IU student files federal Title IX complaint
A federal Title IX complaint with the U.S. Department of Education has been filed against IU this week, according to a press release from the national survivor advocacy group End Rape on Campus.
The complaint, filed by IU freshman Hailey Rial, comes following the resignation of IU’s former director of the Office of Student Ethics Jason Casares.
Rial said in an interview Monday she felt IU’s Office of Student Ethics failed her.
“They put in the most minimal amount of effort that they possibly could,” Rial said. “This is supposed to be a process that is both quick and efficient and fair, and I don’t think it was quick, efficient or fair."
Casares sat on Rial’s hearing board panel in January, just before sexual assault allegations raised by fellow Association for Student Conduct Administration conference attendee Jill Creighton prompted an investigation of 18 sexual assault hearing panels attended by Casares for the 2015 school year.
Rial said despite having Casares involved in her sexual assault hearing, she was denied an appeal of her case because she was told by the University her request came three days after the appeal deadline.
“I would think that the Title IX coordinator being accused of doing the same thing that someone else did to me was a bias,” Rial wrote in her Title IX complaint. “But Indiana University apparently did not agree.”
Rial’s complaint is one of four complaints that have been filed this week. The others were at American University, the University of Alabama at Birmingham and Monmouth University.
Both the complaints for IU and the University of Alabama at Birmingham claim forensic sexual assault examinations, or “rape kits,” were not used in either university’s investigation.
In all four cases, no-contact orders went unenforced and university investigations lasted “significantly longer” than the U.S. Department of Education’s 60 day recommendation, according to the release.
“Ultimately, all of the survivors’ perpetrators were either found not responsible or were given minimal sanctions, creating a hostile environmental for the survivors and severely compromising their educational experiences,” the release stated.
IU is in its third year of a compliance review conducted by the U.S. Department of Education’s Office for Civil Rights.
Emily Springston, IU’s chief student welfare and Title IX officer, said in an interview this review is more like an audit, and it is not unusual for such an investigation to last as long as five or six years.
She said she believes IU was chosen for the compliance review based on the University’s size and the OCR’s lack of an investigation in the Midwest region, headed out of Chicago.
“There’s a lot of institutions who are in the same boat,” Springston said. “We don’t take it personally.

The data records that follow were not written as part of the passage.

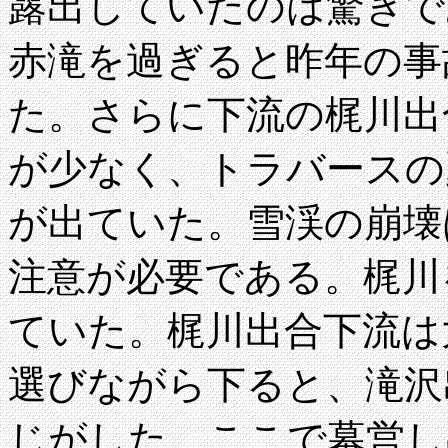
露出していたのは驚きで
赤滝を過ぎると昨年の事
た。さらに下流の梶川出
が少なく、トラバースの
が出ていた。雪渓の崩壊
注意が必要である。梶川
ていた。梶川出合下流は
選びながら下ると、滝沢
じがした。ここで幕営し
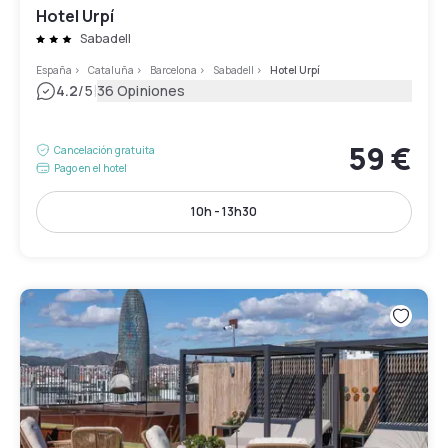
Hotel Urpí
Sabadell
España
>
Cataluña
>
Barcelona
>
Sabadell
>
Hotel Urpí
|
4.2
/5
36 Opiniones
59 €
Cancelación gratuita
Pago en el hotel
10h - 13h30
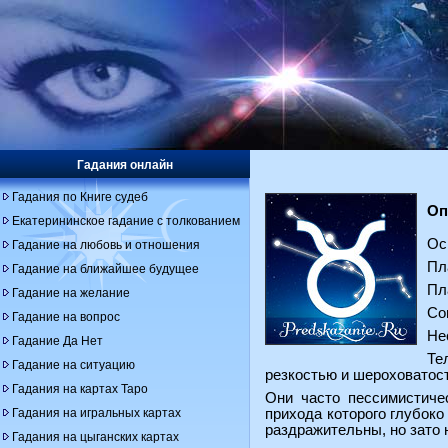
Гадания онлайн
Гадания по Книге судеб
Оп
Екатерининское гадание с толкованием
Ос
Гадание на любовь и отношения
Пл
Гадание на ближайшее будущее
Пл
Гадание на желание
Со
Гадание на вопрос
Не
Гадание Да Нет
Те
Гадание на ситуацию
резкостью и шероховатос
Гадания на картах Таро
Они часто пессимистиче
Гадания на игральных картах
прихода которого глубок
раздражительны, но зато 
Гадания на цыганских картах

We take it extremely seriously, but we kind of just got the luck of the draw.”
Springston said her office immediately alerted the OCR when allegations involving Casares began to circulate.
“They’ve never raised something of concern that would suggest that this was coming or that they had grave concerns about his role,” Springston said.
IU spokesperson Mark Land said in a statement that the University is aware of the complaint filed.
"While the University cannot comment on the specifics of an individual case due to the privacy rights afforded to all parties in an investigation, it does dispute a number of the assertions made in the media as they relate to this investigation," Land said in the statement.
Land confirmed Rial's case is among the 18 cases being reviewed.
"Indiana University has a comprehensive Sexual Misconduct Policy and a robust set of practices, including the prompt provision of interim measures to complainants, that are consistent with guidelines set forth by the Office of Civil Rights," Land said in the statement. "The University believes those practices were followed in this case."